(Extracted records)
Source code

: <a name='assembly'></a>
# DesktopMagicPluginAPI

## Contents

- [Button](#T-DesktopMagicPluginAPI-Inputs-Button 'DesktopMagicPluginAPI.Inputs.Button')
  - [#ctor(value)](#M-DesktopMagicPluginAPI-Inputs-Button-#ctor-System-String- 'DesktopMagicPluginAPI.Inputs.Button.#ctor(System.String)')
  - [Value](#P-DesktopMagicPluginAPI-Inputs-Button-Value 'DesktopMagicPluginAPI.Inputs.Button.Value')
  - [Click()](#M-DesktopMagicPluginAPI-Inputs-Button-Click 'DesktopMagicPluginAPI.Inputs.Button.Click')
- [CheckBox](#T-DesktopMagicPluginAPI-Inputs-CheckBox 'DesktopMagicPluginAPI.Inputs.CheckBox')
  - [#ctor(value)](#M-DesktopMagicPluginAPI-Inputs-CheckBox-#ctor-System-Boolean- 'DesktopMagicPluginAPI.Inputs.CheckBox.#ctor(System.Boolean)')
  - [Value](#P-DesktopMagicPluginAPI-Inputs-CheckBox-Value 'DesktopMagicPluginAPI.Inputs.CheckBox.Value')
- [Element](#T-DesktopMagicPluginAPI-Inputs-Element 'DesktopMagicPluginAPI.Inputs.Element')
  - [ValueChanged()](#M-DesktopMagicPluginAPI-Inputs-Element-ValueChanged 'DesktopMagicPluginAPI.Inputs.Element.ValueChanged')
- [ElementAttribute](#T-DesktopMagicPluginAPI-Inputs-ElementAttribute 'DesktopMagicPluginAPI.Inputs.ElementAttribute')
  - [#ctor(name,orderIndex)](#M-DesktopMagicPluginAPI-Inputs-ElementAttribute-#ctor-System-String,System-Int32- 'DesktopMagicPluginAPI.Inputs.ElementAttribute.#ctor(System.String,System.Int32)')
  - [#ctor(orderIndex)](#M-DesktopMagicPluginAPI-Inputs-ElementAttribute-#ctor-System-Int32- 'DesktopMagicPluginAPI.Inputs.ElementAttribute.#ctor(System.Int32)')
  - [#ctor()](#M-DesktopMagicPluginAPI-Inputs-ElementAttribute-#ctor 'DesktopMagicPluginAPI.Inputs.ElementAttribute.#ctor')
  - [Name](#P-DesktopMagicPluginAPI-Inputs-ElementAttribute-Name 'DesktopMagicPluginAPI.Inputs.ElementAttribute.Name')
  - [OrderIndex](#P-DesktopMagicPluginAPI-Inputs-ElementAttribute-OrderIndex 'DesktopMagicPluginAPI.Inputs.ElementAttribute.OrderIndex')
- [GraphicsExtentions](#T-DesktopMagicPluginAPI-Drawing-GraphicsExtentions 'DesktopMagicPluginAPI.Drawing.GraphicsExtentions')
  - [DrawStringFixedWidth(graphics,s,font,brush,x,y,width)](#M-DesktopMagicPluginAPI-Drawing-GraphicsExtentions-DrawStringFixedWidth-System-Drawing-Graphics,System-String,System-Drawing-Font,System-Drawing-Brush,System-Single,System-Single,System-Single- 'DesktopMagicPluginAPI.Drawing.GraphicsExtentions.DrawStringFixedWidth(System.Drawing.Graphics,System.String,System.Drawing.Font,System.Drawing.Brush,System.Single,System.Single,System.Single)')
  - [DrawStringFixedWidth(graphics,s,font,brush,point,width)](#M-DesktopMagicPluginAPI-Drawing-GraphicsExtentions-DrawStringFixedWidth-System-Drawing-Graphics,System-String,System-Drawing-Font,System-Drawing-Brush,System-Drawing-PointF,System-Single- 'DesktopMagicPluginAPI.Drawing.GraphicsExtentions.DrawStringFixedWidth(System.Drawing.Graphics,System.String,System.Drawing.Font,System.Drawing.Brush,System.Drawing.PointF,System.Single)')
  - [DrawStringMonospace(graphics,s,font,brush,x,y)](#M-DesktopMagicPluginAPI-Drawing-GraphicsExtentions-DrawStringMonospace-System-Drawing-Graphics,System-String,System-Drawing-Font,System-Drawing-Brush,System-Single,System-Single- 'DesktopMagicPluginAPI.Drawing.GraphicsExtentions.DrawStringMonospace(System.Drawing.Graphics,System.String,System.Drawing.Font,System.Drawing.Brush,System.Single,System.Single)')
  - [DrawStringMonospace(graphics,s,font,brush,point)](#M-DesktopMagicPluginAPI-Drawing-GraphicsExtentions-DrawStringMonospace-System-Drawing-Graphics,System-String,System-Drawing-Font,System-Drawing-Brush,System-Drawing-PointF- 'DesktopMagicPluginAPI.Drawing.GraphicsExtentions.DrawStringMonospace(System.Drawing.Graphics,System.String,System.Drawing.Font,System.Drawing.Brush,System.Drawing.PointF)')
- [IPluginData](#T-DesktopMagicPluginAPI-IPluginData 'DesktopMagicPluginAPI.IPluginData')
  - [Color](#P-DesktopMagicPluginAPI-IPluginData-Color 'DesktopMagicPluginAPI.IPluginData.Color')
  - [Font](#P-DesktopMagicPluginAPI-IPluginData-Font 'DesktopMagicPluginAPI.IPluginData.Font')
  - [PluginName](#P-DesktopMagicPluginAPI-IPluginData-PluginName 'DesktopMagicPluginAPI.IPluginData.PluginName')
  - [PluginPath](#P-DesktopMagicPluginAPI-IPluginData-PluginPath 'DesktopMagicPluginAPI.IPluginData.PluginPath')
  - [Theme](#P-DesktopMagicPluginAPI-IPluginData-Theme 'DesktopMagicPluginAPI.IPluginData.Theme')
==
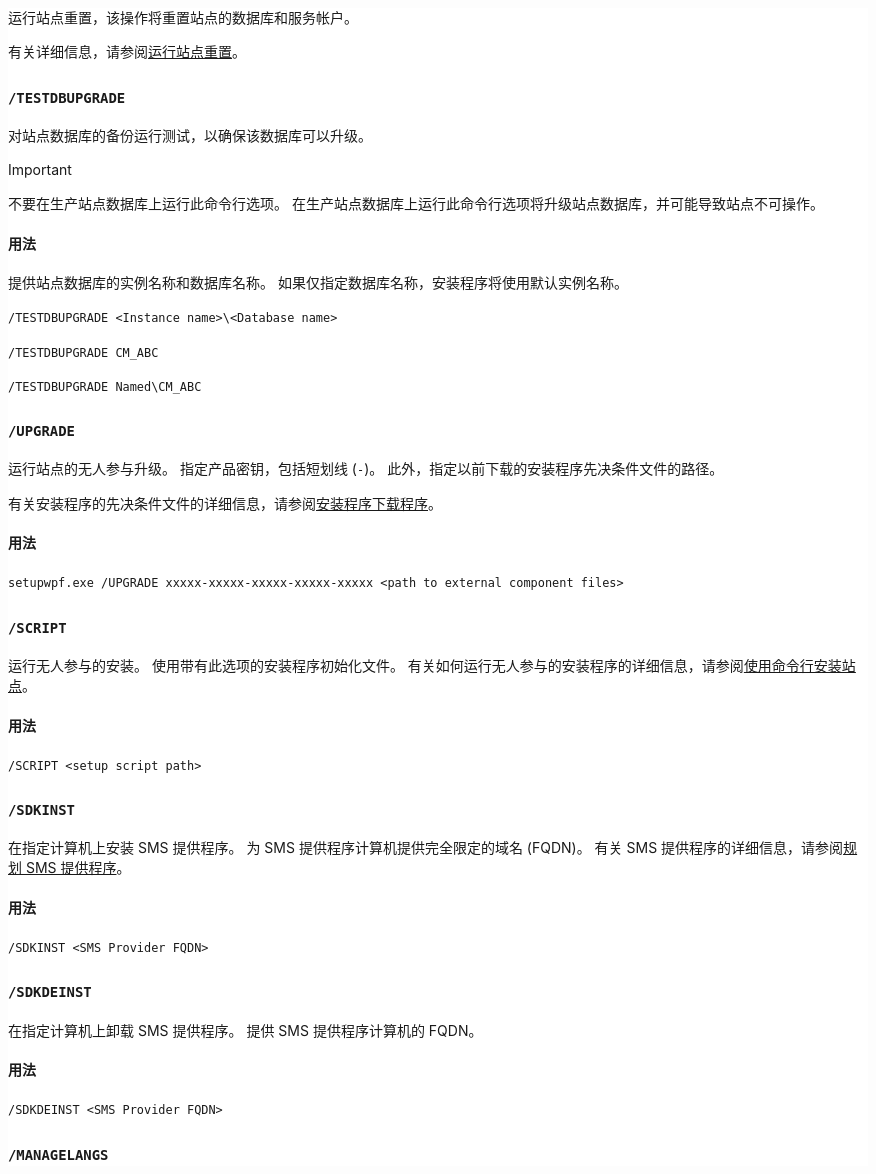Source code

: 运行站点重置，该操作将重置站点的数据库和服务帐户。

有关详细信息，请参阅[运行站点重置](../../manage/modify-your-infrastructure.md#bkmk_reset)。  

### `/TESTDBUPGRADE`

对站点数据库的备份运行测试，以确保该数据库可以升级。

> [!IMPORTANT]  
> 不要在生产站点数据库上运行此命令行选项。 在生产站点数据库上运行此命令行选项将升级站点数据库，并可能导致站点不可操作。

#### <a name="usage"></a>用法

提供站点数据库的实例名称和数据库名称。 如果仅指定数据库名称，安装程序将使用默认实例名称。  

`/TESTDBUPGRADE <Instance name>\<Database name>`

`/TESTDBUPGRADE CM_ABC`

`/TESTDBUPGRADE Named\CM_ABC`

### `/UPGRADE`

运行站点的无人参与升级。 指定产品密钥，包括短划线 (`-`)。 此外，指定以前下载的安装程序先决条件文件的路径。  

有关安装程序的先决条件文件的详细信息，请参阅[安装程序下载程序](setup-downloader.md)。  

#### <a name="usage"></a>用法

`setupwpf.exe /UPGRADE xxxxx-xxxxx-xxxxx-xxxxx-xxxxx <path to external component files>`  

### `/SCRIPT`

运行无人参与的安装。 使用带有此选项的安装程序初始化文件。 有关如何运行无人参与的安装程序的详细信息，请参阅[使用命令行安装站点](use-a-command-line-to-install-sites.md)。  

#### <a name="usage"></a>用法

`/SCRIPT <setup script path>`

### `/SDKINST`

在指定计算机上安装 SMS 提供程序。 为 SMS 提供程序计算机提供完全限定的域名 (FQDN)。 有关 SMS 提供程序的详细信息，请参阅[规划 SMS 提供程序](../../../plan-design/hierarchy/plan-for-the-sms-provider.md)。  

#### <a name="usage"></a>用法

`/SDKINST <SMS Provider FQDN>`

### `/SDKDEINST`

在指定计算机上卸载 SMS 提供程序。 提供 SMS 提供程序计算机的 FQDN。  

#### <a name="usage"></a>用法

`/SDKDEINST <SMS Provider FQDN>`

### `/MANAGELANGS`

YOUR INSTRUCTIONS: Find each line in the rows above that contains the string "SDKDEINST", and copy those lines.

WRITTEN SOLUTION:
### `/SDKDEINST`
`/SDKDEINST <SMS Provider FQDN>`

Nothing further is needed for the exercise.